In Canada, warmer inland waters, particularly in critical salmon habitat in rivers and streams, essentially eliminate salmon habitat. Salmon are entirely dependent on cool waters for spawning and for the new fry to travel safely out to sea.
And, of course, in our Arctic waters, global warming is causing dramatic and dangerous loss of Arctic ice. The impacts on ecosystems are profound. The loss of ice has local effects, such as threatening the survival of polar bears and the Inuit traditional way of life. It also has global effects, such as driving the climate into new extremes of life-threatening intense storms, heat waves, and droughts.
Perhaps the most devastating threat created by our collective failure to effectively limit the growth in greenhouse gas emissions is that of ocean acidification. The increased level of carbon dioxide in the atmosphere is transferring carbon to our oceans. The gases in the atmosphere and water mix. Carbon moves from atmosphere to ocean. Most of this transfer has been beneficial in playing a critical role in pulling carbon from the atmosphere.
Over the last 200 years, it is estimated that the oceans have absorbed about one-third of all the greenhouse gases released through human activity. Certainly, the climate crisis would be more aggressive and dangerous if the oceans had not been providing this key "netting out" effect.

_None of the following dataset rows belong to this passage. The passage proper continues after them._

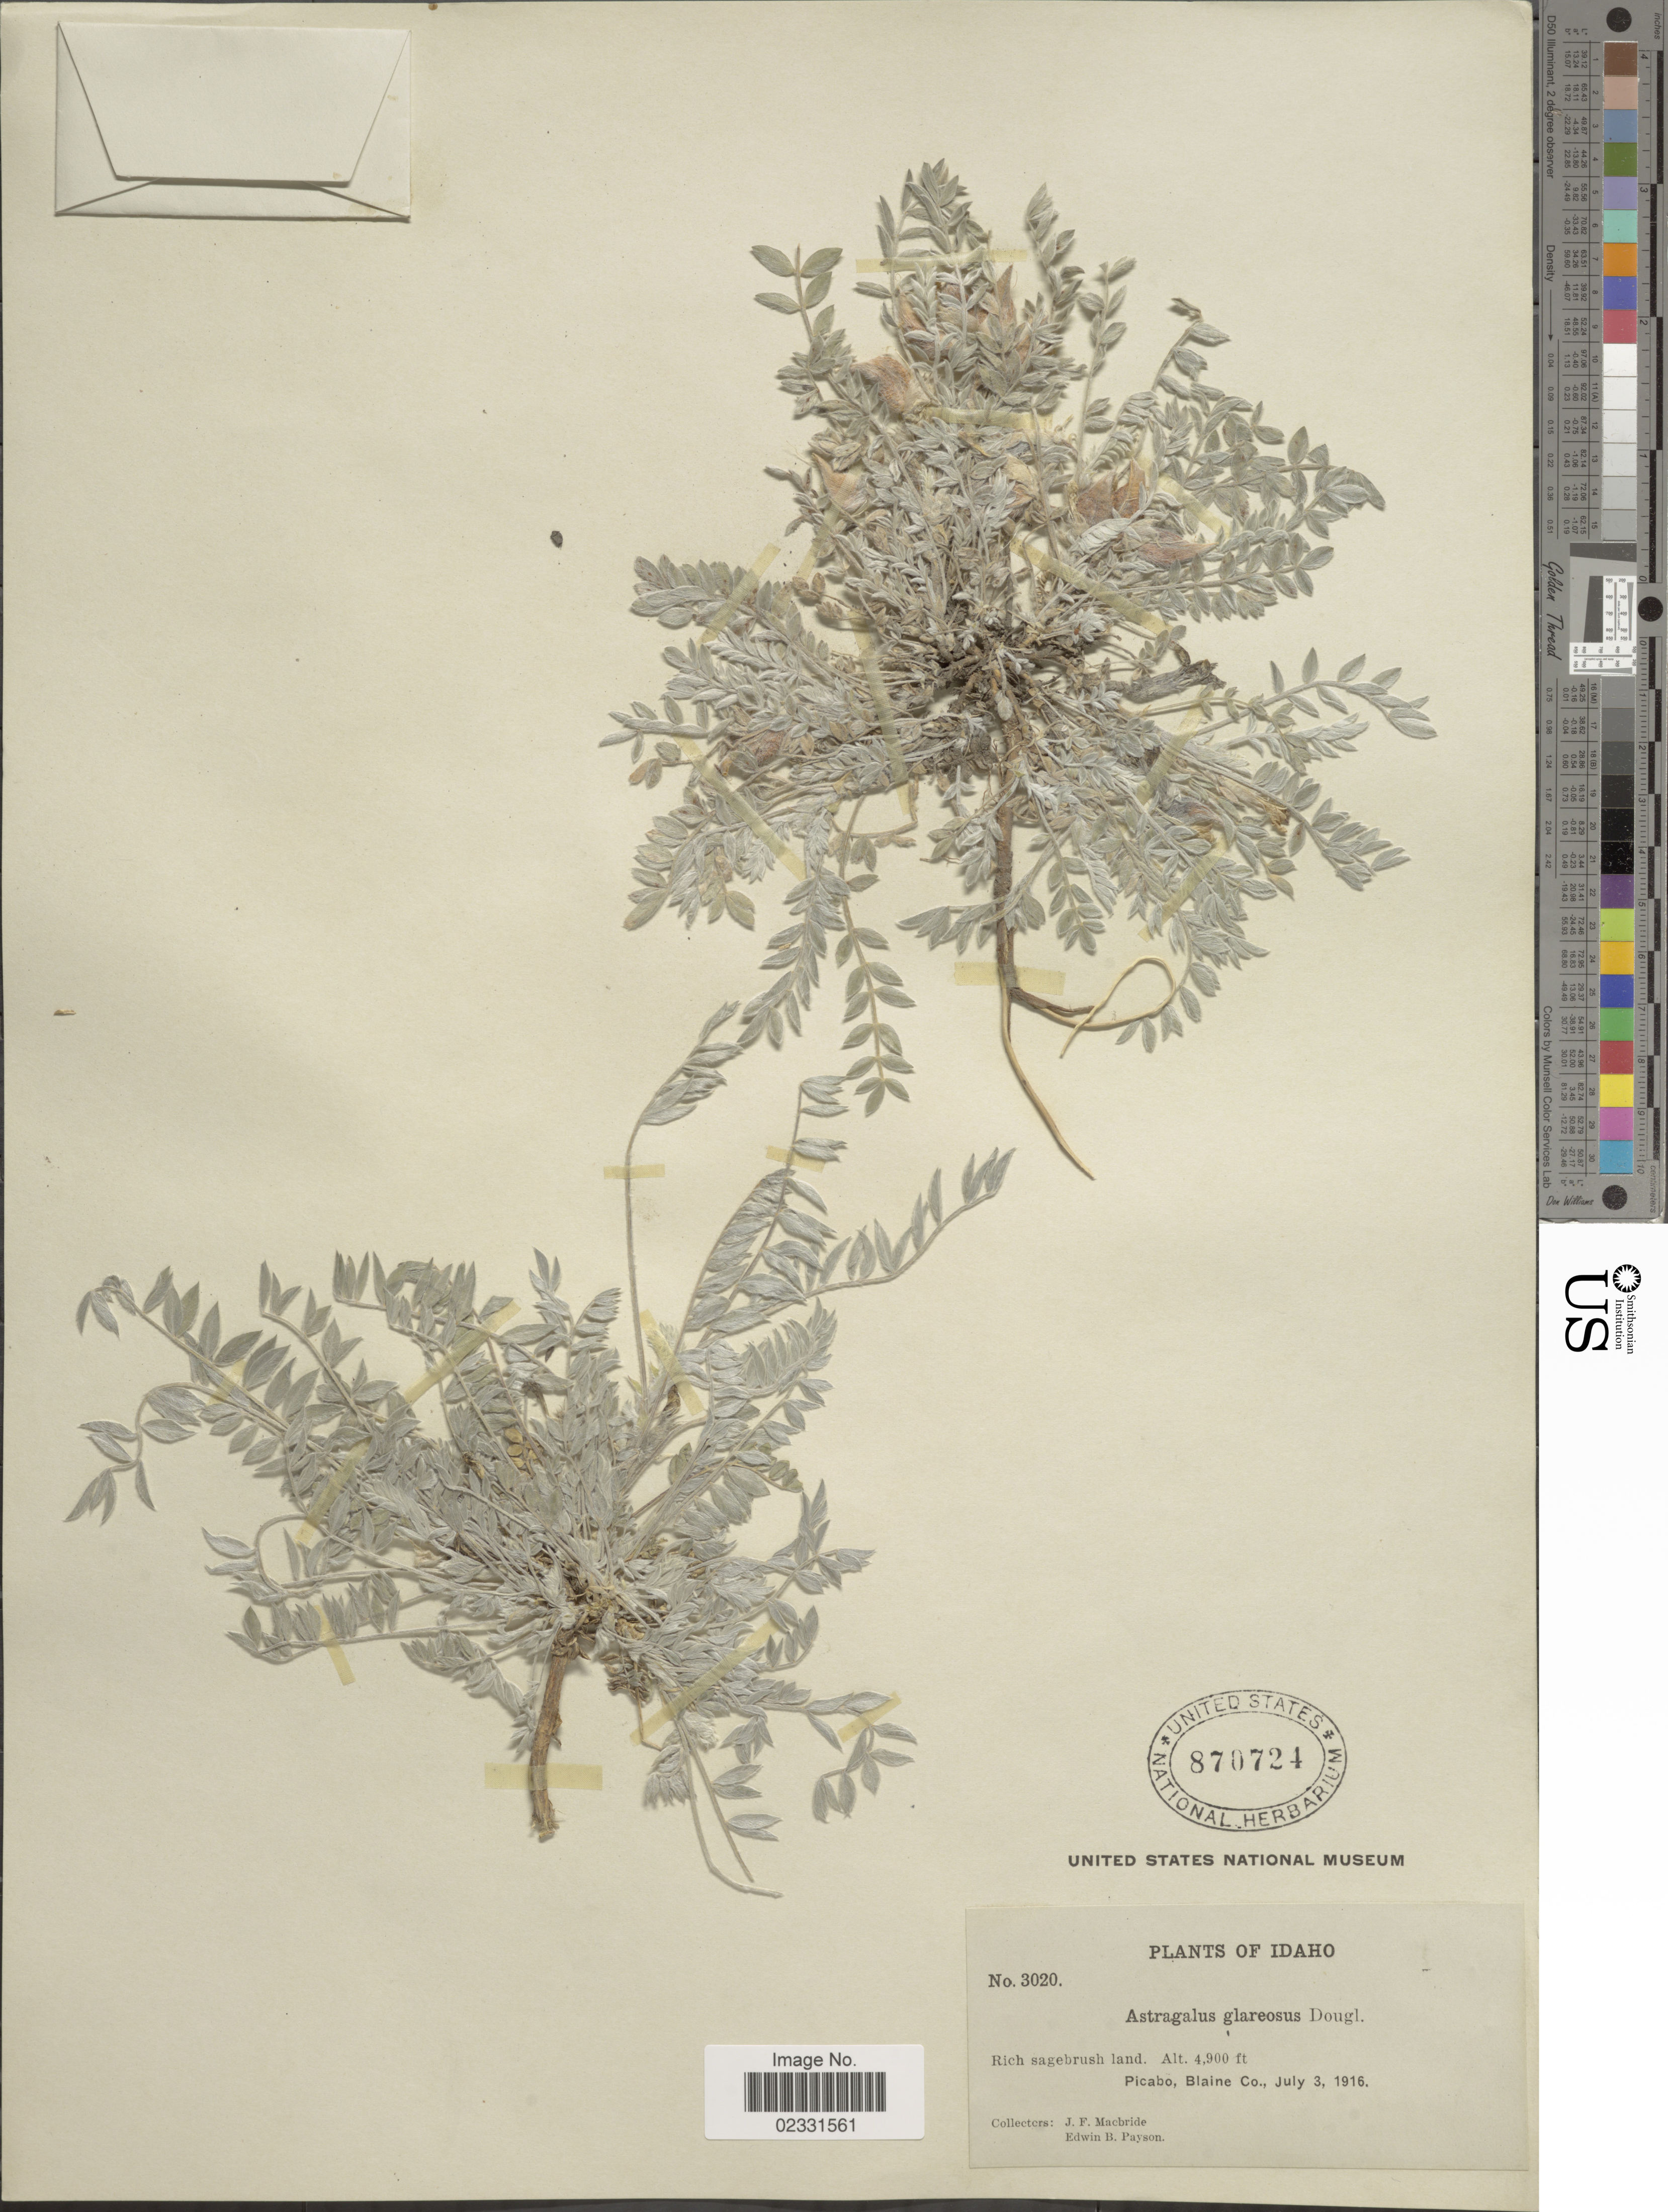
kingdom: Plantae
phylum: Tracheophyta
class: Magnoliopsida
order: Fabales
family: Fabaceae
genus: Astragalus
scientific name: Astragalus purshii var. glareosus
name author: (Douglas ex Hook.) Barneby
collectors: J. F. Macbride & E. B. Payson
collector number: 3020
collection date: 1916-07-03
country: United States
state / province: Idaho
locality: Picabo, Blaine Co.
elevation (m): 1494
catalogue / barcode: US 870724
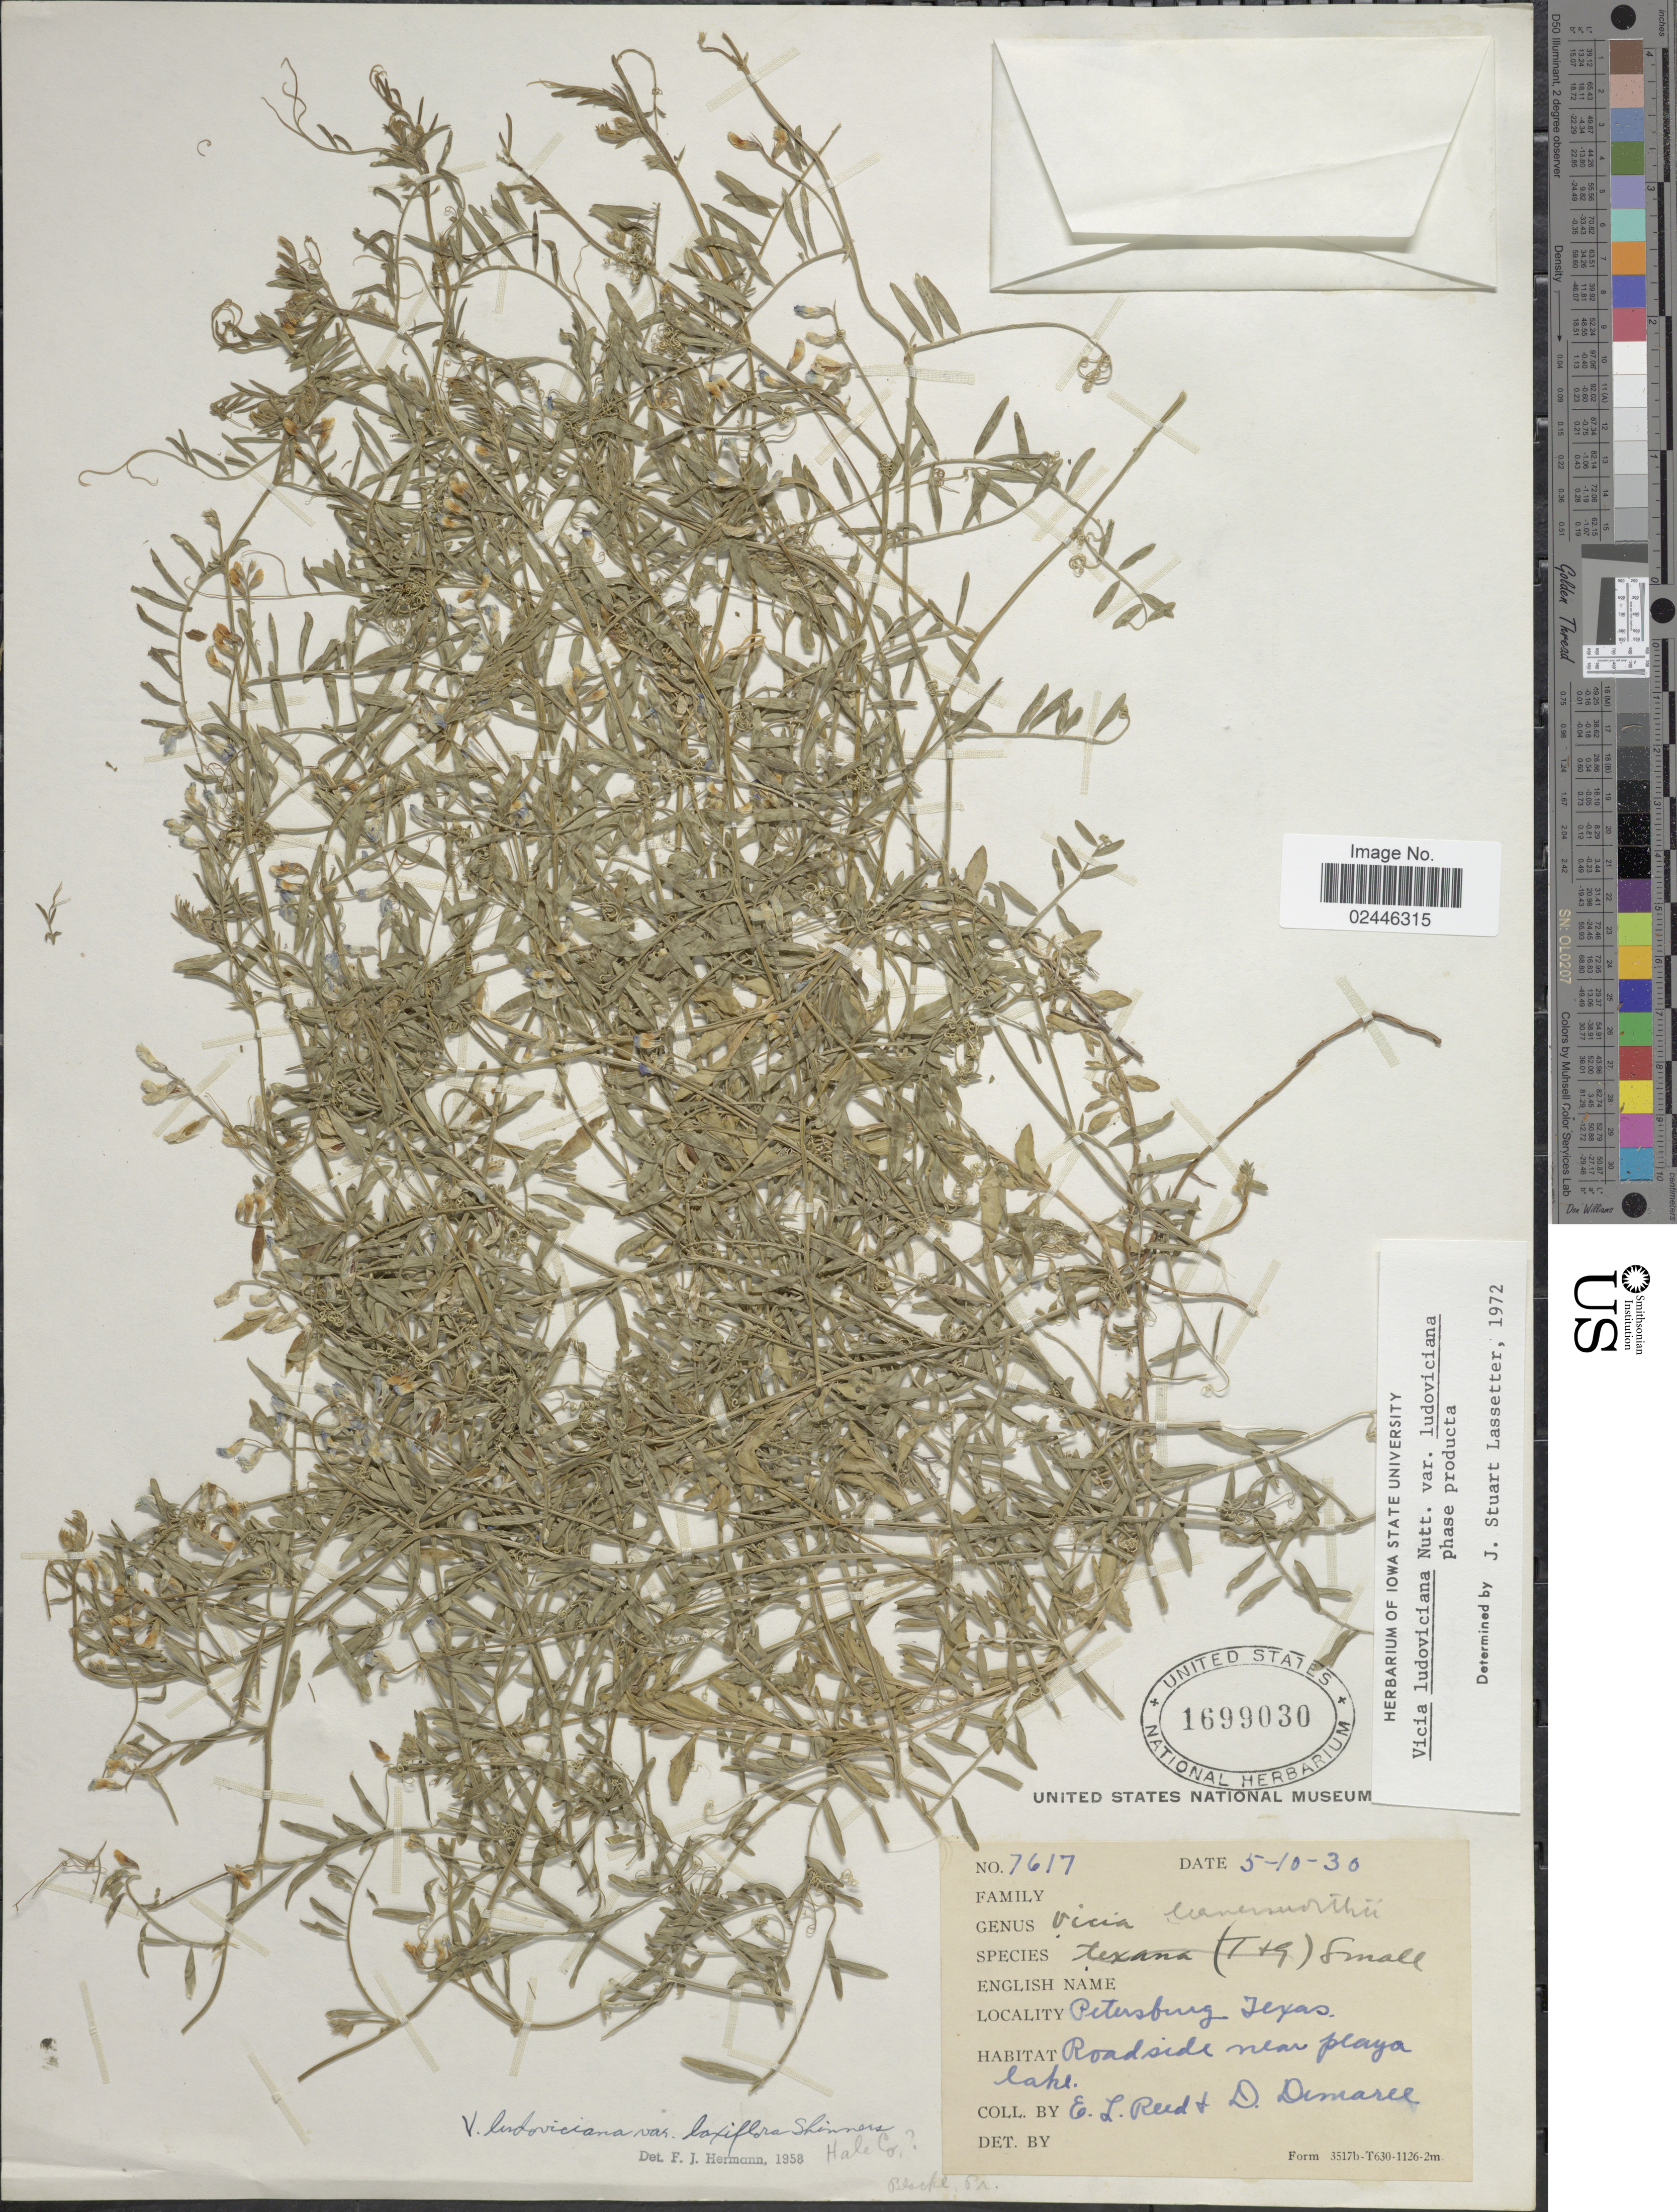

However, as that carbon loading has continued unabated, the carbon in the ocean is changing the chemistry of ocean water. Generally, ocean water is alkaline (or basic). However, as carbon mixes and changes in its chemistry, it becomes carbonic acid. Over time, the ocean is becoming acidified.
The impact of ocean acidification is already having measurable impacts in weakening the shells of crustaceans. All crustaceans need carbonate in order to build shells, but carbonic acid is corrosive to crustacean shells.
The potential assault on all crustaceans would have a devastating impact on the food chain, ultimately threatening all life in the ocean. As the head of the NOAA (the United States National Oceanic and Atmospheric Administration), Jane Lubchenco, told the National Geographic, ocean acidification is the "equally evil twin" of the climate crisis.
As a society, we are failing to confront even those manageable and local impacts of treating the oceans as a resource so abundant that we make the mistake of assuming it to be infinite. As we cannot manage the conventional threats, little wonder we turn a blind eye to the threat posed by our use of the atmosphere as a free dump for fossil fuel pollution to the life in our oceans.